In the course of Don assembling and delivering 1,551 consecutive editions of “The Mess” to the world between April 1991 and January 2020, Don had very good reasons to look back and be proud. Not only had he been the longest-serving editor since the paper’s inception in 1853, he had done so by writing with integrity.

Sure, he was prone to saying (with his tongue in his cheek?), “Don’t spoil a good story with a stupid fact.” However, he had no problem “calling them as you see them” - as in the famous “Chicken Shit” headline - while inviting all the enemies he’d made the previous year to the annual, often somewhat riotous, New Year’s Day party he and Irene held in his backyard or house, even if the weather was bad or the sun had gone down. Don loved to be a contrarian, and being the editor, he was free to be as contrary as he felt the situation warranted. So, this, too, would help to explain his satisfaction.

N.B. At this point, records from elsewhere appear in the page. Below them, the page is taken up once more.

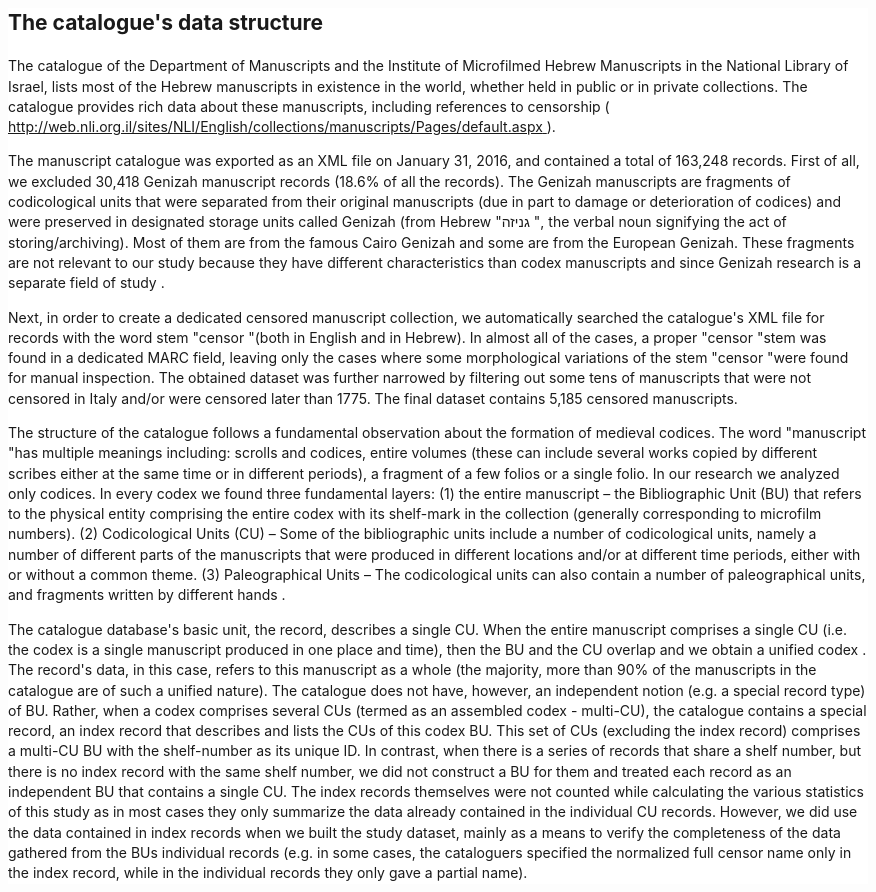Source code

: 

## The catalogue's data structure 


The catalogue of the Department of Manuscripts and the Institute of Microfilmed Hebrew Manuscripts in the National Library of Israel, lists most of the Hebrew manuscripts in existence in the world, whether held in public or in private collections. The catalogue provides rich data about these manuscripts, including references to censorship ( [http://web.nli.org.il/sites/NLI/English/collections/manuscripts/Pages/default.aspx ](http://web.nli.org.il/sites/NLI/English/collections/manuscripts/Pages/default.aspx)). 

The manuscript catalogue was exported as an XML file on January 31, 2016, and contained a total of 163,248 records. First of all, we excluded 30,418 Genizah manuscript records (18.6% of all the records). The Genizah manuscripts are fragments of codicological units that were separated from their original manuscripts (due in part to damage or deterioration of codices) and were preserved in designated storage units called Genizah (from Hebrew "גניזה ", the verbal noun signifying the act of storing/archiving). Most of them are from the famous Cairo Genizah and some are from the European Genizah. These fragments are not relevant to our study because they have different characteristics than codex manuscripts and since Genizah research is a separate field of study . 

Next, in order to create a dedicated censored manuscript collection, we automatically searched the catalogue's XML file for records with the word stem "censor "(both in English and in Hebrew). In almost all of the cases, a proper "censor "stem was found in a dedicated MARC field, leaving only the cases where some morphological variations of the stem "censor "were found for manual inspection. The obtained dataset was further narrowed by filtering out some tens of manuscripts that were not censored in Italy and/or were censored later than 1775. The final dataset contains 5,185 censored manuscripts. 

The structure of the catalogue follows a fundamental observation about the formation of medieval codices. The word "manuscript "has multiple meanings including: scrolls and codices, entire volumes (these can include several works copied by different scribes either at the same time or in different periods), a fragment of a few folios or a single folio. In our research we analyzed only codices. In every codex we found three fundamental layers: (1) the entire manuscript – the Bibliographic Unit (BU) that refers to the physical entity comprising the entire codex with its shelf-mark in the collection (generally corresponding to microfilm numbers). (2) Codicological Units (CU) – Some of the bibliographic units include a number of codicological units, namely a number of different parts of the manuscripts that were produced in different locations and/or at different time periods, either with or without a common theme. (3) Paleographical Units – The codicological units can also contain a number of paleographical units, and fragments written by different hands . 

The catalogue database's basic unit, the record, describes a single CU. When the entire manuscript comprises a single CU (i.e. the codex is a single manuscript produced in one place and time), then the BU and the CU overlap and we obtain a unified codex . The record's data, in this case, refers to this manuscript as a whole (the majority, more than 90% of the manuscripts in the catalogue are of such a unified nature). The catalogue does not have, however, an independent notion (e.g. a special record type) of BU. Rather, when a codex comprises several CUs (termed as an assembled codex - multi-CU), the catalogue contains a special record, an index record that describes and lists the CUs of this codex BU. This set of CUs (excluding the index record) comprises a multi-CU BU with the shelf-number as its unique ID. In contrast, when there is a series of records that share a shelf number, but there is no index record with the same shelf number, we did not construct a BU for them and treated each record as an independent BU that contains a single CU. The index records themselves were not counted while calculating the various statistics of this study as in most cases they only summarize the data already contained in the individual CU records. However, we did use the data contained in index records when we built the study dataset, mainly as a means to verify the completeness of the data gathered from the BUs individual records (e.g. in some cases, the cataloguers specified the normalized full censor name only in the index record, while in the individual records they only gave a partial name).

Simply being able to live in Downieville and cover the doings in Sierra County for more than thirty years was also part of Don’s “good run”.He loved knowing and being known by, it seemed like, almost everyone in the county. He loved the fact that, for most of those years, at least, he never locked his doors and all his friends knew they were always welcome to draft a beer from the keg he kept refrigerated in his garage.

Don loved knowing as much as he did about what was happening in the area’s nooks and crannies. Hell, he loved making the always beautiful, weekly drive through the TNF and PNF to Quincy to collect a new edition of the paper. And, he was proud of the fact he only fell asleep once on the route and survived unscathed when his venerated Volvo crashed into a big cedar just east of Sierra City.

Oh, there is so much more I suspect affected Don’s backward-looking perspective. Being Chairman of Sierra County’s Republican Central Committee for several years, until the party deserted him by falling victim to Trump, was certainly something he enjoyed. Yes, he prized being privy to intra-party scuttlebutt.

Anyway, whatever Don’s last words to me meant to himself, I know, for sure, I will dearly miss our delightful arguments. When Don was losing one of our disputes about politics or, say, the essential nature of humans, he would always increase the volume of his position. With me, he found his opponent capable of matching or raising him. He liked this.

Being born only eight months after me, both of our coming-of-age periods were etched by the war in Vietnam, racial unrest across the nation, and antipathy towards the forces suppressing dissent by citizens who disagreed with the government's policies and actions. So, this had forged a good, solid foundation between us, and we could disagree vehemently with each other and remain the best of friends. In fact, basically brothers, on permanently good terms.

As it happens, I will always regret Don’s refusal to consider the two of us creating a podcast featuring our often opposing opinions. It would have been full of laughs and incisive analysis of current world events.

Meanwhile, though, I am just happy to have been Don’s confidant and the benefactor of his unique, rich persona. He made a difference in the history of the world, and he will forever remain alive and inspirational in my universe.